Постепенно мысль об Ане как-то вылиняла и истончилась, и я неожиданно понял, что очень рад, что она больше не приходит; и я сам, думающий о ней, стал внушать себе отвращение. Иногда я вспоминал ее лицо и ее слова, и мне хотелось бежать от них; или, точнее, мне хотелось откусить эти воспоминания, как язык, и выплюнуть в лицо этой жизни. И все же я постепенно ощутил, как серое удушающее безумие ее мира высветилось, сжалось и отступило. И тогда я стал вспоминать ту неожиданную судорогу узнавания, дрожание раннего утра, когда я впервые встретил этого странного нищего старика, воплощенный образ моей болезни, и мне показалось, что стоит протянуть руку — и я коснусь давно утерянного, знакомого и домашнего, наполненного прозрачным пустынным светом; и я опять увидел его узкое холодное лицо в обрамлении рваной желтой бороды. Всполохи памяти разбивались о берег привычного, как тяжелые морские волны. Я снова начал рассказывать себе историю, но впервые за много лет она не касалась Ани и будущего. Я представил, что в то утро я бы последовал за ним и мы бы поехали в город; улицы были бы почти пусты. Полусонные торговцы разгружали коробки, возились у дверей и мыли стекла еще безлюдных лавок; немногочисленные прохожие безучастно поглядывали на витрины, дворники дометали вчерашний мусор. Иерусалим, еще вчера привычный и домашний, теплый и суетливый, отступал в холодном утреннем свете, и эта отчужденная и отчуждающая белизна передавалась домам, плиткам тротуаров, асфальту, прохожим; в ней было абсолютное надчеловеческое равнодушие, разрывающее необратимость времени, заглушающее неизбывность и непреложность памяти, рвущее ту иллюзорную серебристую нить, которая превращает Иерусалим в город на карте, отмеченный красной туристской амфорой, но и снимающее с него тонкий шелковый саван быта.

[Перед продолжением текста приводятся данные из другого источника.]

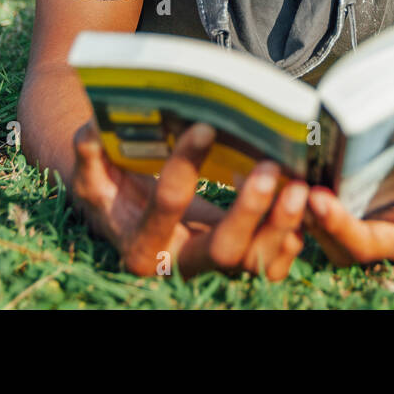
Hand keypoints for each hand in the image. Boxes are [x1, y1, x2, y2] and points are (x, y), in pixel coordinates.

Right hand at [70, 119, 306, 279]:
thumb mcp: (91, 178)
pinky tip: (305, 205)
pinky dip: (291, 239)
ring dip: (281, 224)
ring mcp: (213, 268)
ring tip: (299, 185)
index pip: (167, 205)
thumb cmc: (112, 193)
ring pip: (255, 261)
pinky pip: (271, 264)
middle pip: (222, 248)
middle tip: (272, 166)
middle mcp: (180, 264)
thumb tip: (92, 129)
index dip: (184, 165)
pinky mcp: (238, 263)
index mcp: (141, 244)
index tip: (206, 125)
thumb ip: (89, 157)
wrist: (131, 220)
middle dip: (250, 210)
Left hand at [303, 144, 393, 265]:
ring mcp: (386, 247)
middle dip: (341, 224)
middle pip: (369, 245)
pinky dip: (308, 216)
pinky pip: (330, 237)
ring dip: (313, 220)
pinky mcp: (363, 241)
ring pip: (341, 247)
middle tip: (318, 198)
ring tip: (294, 189)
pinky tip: (289, 187)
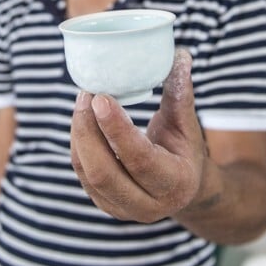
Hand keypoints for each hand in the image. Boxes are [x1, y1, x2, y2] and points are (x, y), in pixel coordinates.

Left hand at [70, 48, 206, 222]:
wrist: (183, 188)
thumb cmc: (185, 149)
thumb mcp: (187, 123)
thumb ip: (180, 93)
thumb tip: (180, 55)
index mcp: (176, 183)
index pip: (139, 159)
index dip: (116, 129)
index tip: (100, 98)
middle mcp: (149, 206)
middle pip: (104, 173)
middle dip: (88, 132)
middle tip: (85, 96)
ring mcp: (124, 210)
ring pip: (89, 174)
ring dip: (79, 136)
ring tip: (81, 102)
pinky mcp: (105, 204)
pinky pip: (82, 175)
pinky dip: (78, 146)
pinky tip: (81, 120)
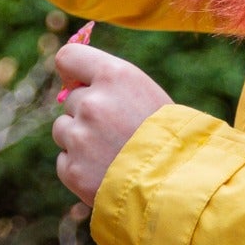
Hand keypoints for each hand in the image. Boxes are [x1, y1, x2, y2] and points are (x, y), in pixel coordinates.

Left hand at [51, 39, 172, 203]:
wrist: (181, 186)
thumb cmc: (169, 137)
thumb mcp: (146, 94)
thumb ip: (110, 85)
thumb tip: (71, 85)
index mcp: (114, 76)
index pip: (68, 58)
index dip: (71, 71)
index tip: (76, 81)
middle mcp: (92, 102)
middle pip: (70, 100)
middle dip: (87, 113)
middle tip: (118, 131)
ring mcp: (80, 137)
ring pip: (63, 129)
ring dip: (80, 140)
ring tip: (113, 153)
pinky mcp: (73, 169)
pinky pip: (64, 161)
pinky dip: (80, 168)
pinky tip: (106, 172)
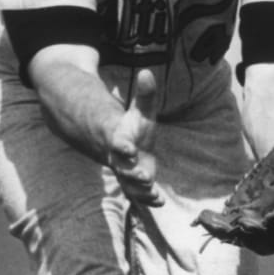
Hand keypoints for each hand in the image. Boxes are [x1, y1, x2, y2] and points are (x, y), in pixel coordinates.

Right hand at [107, 68, 161, 207]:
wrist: (114, 142)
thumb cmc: (130, 125)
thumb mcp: (139, 109)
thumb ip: (145, 94)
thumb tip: (147, 72)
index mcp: (118, 139)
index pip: (119, 143)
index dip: (123, 146)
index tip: (129, 149)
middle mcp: (118, 158)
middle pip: (122, 168)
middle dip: (132, 173)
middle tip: (145, 178)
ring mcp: (124, 172)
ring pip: (128, 184)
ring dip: (140, 191)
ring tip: (155, 195)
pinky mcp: (132, 182)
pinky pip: (136, 193)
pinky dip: (146, 199)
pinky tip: (159, 202)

Рыночные торговцы открывали грязные ржавые двери лавок с обрывками предвыборных плакатов, разгружали картонные коробки с овощами, раскладывали их на прилавках, рядами или амфитеатром, кричали, пересказывали новости, переругивались. Лейб-Сорес молчал, и я бы молча шел за ним. Я представлял себе, как, петляя по переулкам, мы проходили мимо неказистых двухэтажных фасадов, и после пятого или шестого поворота Лейб-Сорес достал бы из кармана ключи, и, подойдя к низкому двухэтажному дому грубой кладки с выпуклыми наличниками из странного, чуть красноватого камня, мы поднялись по сбитым ступеням, и он позвал меня внутрь. В комнате, в которую он бы меня провел, не было ничего, кроме низких кресел и книжного шкафа. Он бы указал мне на кресло, стоящее спиной к шкафу, и я вынужден был бы сесть, не рассмотрев ничего, кроме одного из томов книги «Сияния» и «Книги тайн ангела Разиэля». «Я не понимаю, зачем вы меня позвали, — сказал бы я, — мне нечего вам сказать, я просто смотрел на утреннюю пустыню». Но Лейб-Сорес не ответил, и мне бы пришлось продолжать. «Сегодня утром была хорошая погода, — продолжил бы я, — и я решил пойти погулять перед работой». Но он, разумеется, не ответил бы и на это. «Зачем же вы позвали меня, зачем вы заставляете меня говорить?», но он молчал, и я тоже замолчал. Мы сидели молча в низких бархатных креслах с гнутыми резными подлокотниками, шелестел дождь, и в камине тихо шуршал огонь.